A former TSA contractor, Douglas Duchak, is being charged with injecting codes of a malicious nature into the government network used for screening people at the airport. The code was allegedly designed to disrupt and damage the data on the servers. The network that was attacked is the same network that stores the information from the government about the terrorist watchlist, criminal histories of travelers, and so on. A week before the malicious code was transferred, Duchak was told that his job would be terminated. Although Duchak pled not guilty and was released on bonds, he was charged with two counts of attempting to cause damage to protected computers. The maximum sentence for this crime is 10 years and $250,000 for each count.
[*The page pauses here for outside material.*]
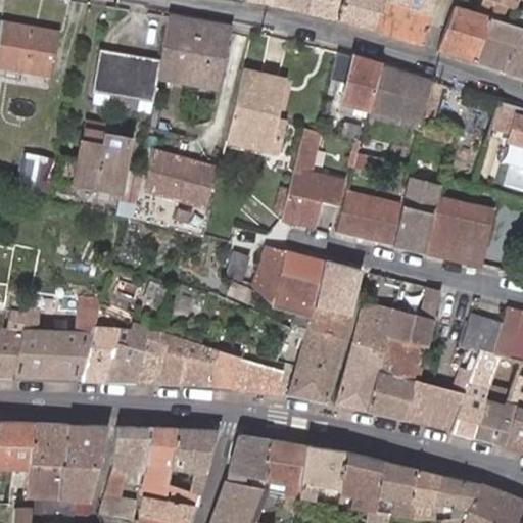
[(303,13),(305,0),(245,0),(245,1),(303,13)]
Duchak’s defense is that the system that he worked on was in a beta stage and was being used for testing statistical analysis and was not in any way connected with security.

As we become increasingly more dependent on the Internet, the threat of cyber attacks has become a pressing concern. Dennis C Blair, the director of National Intelligence, has said to the Senate Intelligence Committee that “malicious cyber activity is occurring on an unprecedented scale with extraordinary sophistication.”
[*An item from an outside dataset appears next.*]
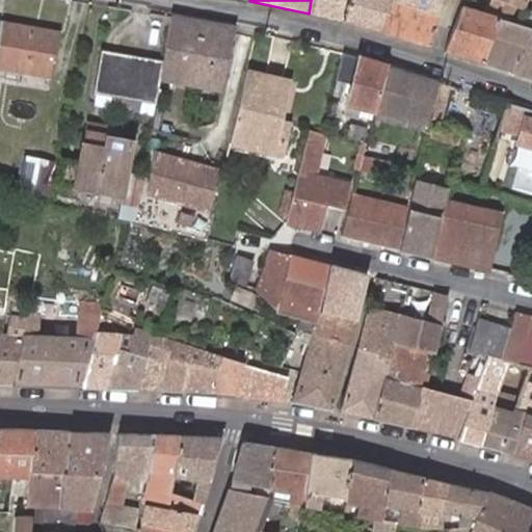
[(348,0),(311,0),(309,14),(344,23),(348,0)]
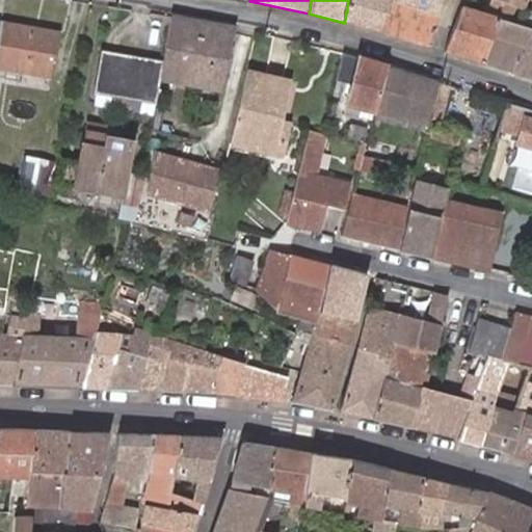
[(445,0),(349,0),(344,23),(428,47),(445,0)]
In a recent simulated cyber attack, a “March Madness” application was made available for smart phones, which was downloaded by many college basketball fans.  While the users thought that they were simply following their favorite teams, their passwords were being stolen and their emails intercepted. The March Madness application hid a spyware program that could hack into these smart phones.  The madness that ensued transcended the basketball games on the court. This spyware affected over 60 million cellphones and various electric grids across the nation. The simulated cyber attack was named “Cyber Shockwave.”

After the exercise, former White House advisors and other officials joined together in order to discuss the vulnerabilities of our nation’s digital infrastructure. In order to discuss such vulnerabilities, these leaders participated in a three hour simulated crisis meeting. The event was run by the Bipartisan Policy Center in Washington DC. None of the panelists knew what the scenario was in advance and they were supposed to act as they would if the scenario was real. However, the results of this meeting hardly assuaged anyone’s woes of the dangers of cyber attacks.  Although each advisor suggested various solutions to the fake attack, there was no overarching idea of how to prevent such an attack.